Le contrepoint de tout ça, c’est justement les vrais héros du film, Ken Miles et Carroll Shelby, joués respectivement par Christian Bale et Matt Damon. Deux hommes passionnés, qui approchent certes leur discipline différemment, mais qui ont tous les deux ce désir de se surpasser et de repousser les limites pour faire avancer ce qu’il considère comme un art.
C’est dans ce portrait affectueux et touchant que Le Mans 66 tient sa réussite, tant on est vite de tout cœur avec ce duo improbable et aussi dysfonctionnel qu’inséparable tant leur alliance délicate est primordiale au projet de leurs supérieurs, qui n’y comprennent jamais rien.

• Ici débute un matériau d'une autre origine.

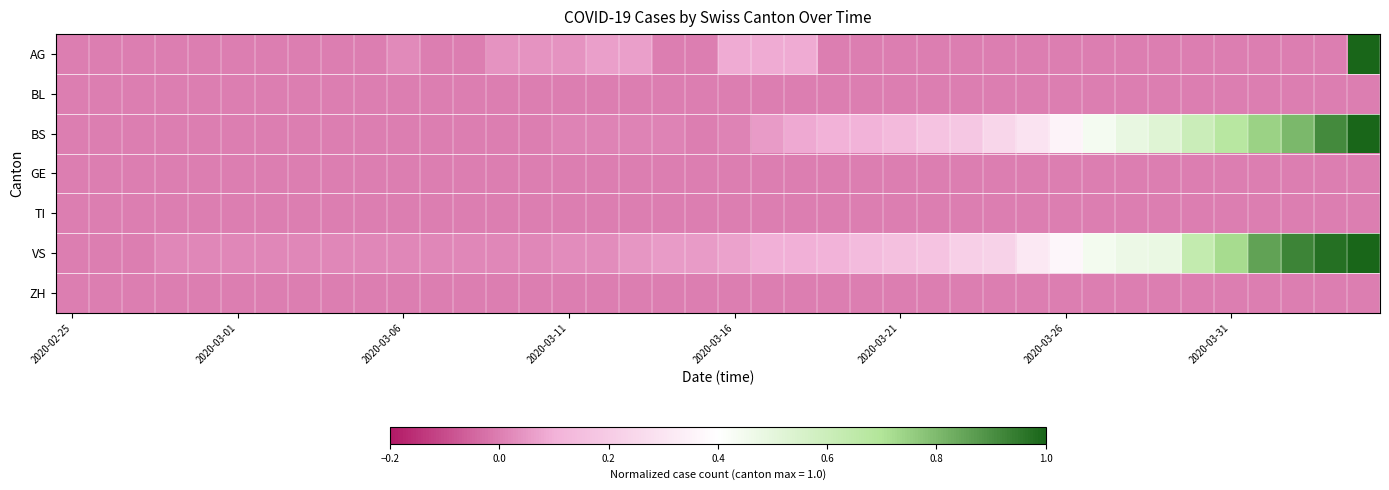

Which series has the largest total across all categories?

VS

L’histoire du film réside dans cette bataille entre deux passionnés avec leur équipe face à une armée de bureaucrates qui n’auront de cesse de miner le projet, de le tirer vers le bas, de le ramener à des considérations financières et matérialistes, passant totalement outre la beauté du sport et le travail faramineux pour accomplir une telle course. D’ailleurs, si vous venez pour être accroché à votre siège, sachez qu’en bon faiseur, James Mangold n’a pas perdu la main, et offre une nouvelle fois un film carré, à la mise en scène élégante et fluide, qui emballe ses scènes de course avec panache.

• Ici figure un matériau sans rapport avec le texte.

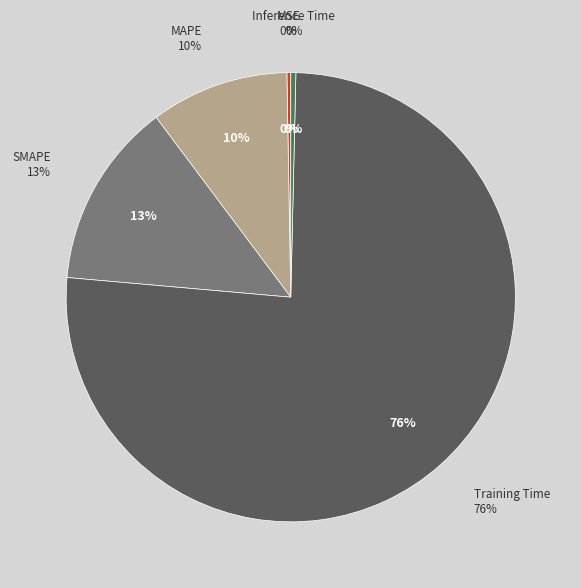

Which has a higher value, Inference Time or SMAPE?

SMAPE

Aucune révolution à l’horizon, puisqu’il marche dans les traces du Grand Prix de John Frankenheimer, qui fut d’ailleurs réalisé en 66 ! S’il vise le réalisme en collant au plus près des chauffeurs pour immerger le spectateur dans les courses, et essayer de retranscrire l’endurance colossale requise et le mental d’acier des coureurs, Mangold n’hésite cependant pas à multiplier les plans à l’extérieur des véhicules et à emballer deux trois duels très nerveux, tout comme il offre une sensation de vitesse palpable, ce qui rend chacune des joutes sur le circuit assez intense.
A l’exception d’un money shot entièrement numérique pas des plus discrets, il garde un souci de réalisme et d’authenticité, le film sentant la tôle froissée et la gomme cramée à chaque virage, tout en ayant l’honnêteté de montrer les dérives de ses personnages, et de combien leur affect pour la discipline peut les pousser à bout. Ce qu’il en ressort au final, c’est que James Mangold n’a pas perdu la main : si Le Mans 66 affiche 2h33 au compteur, celles-ci défilent à toute allure tant le film aborde les différentes strates sociales et humaines d’un tel évènement, et parvient à donner du cœur à une histoire de grosses cylindrées, sans oublier le frisson de la course et l’ivresse de la vitesse.
Casting impliqué et attachant, rythme soutenu et scénario dense qui n’oublie rien en chemin, Le Mans 66 a fière allure et déroule son programme sans ambages. On pourra sûrement reprocher à une telle entreprise de ne jamais prendre de risques et de rester quelque peu dans les clous, il est vrai, mais difficile de ne pas saluer une mécanique aussi bien huilée.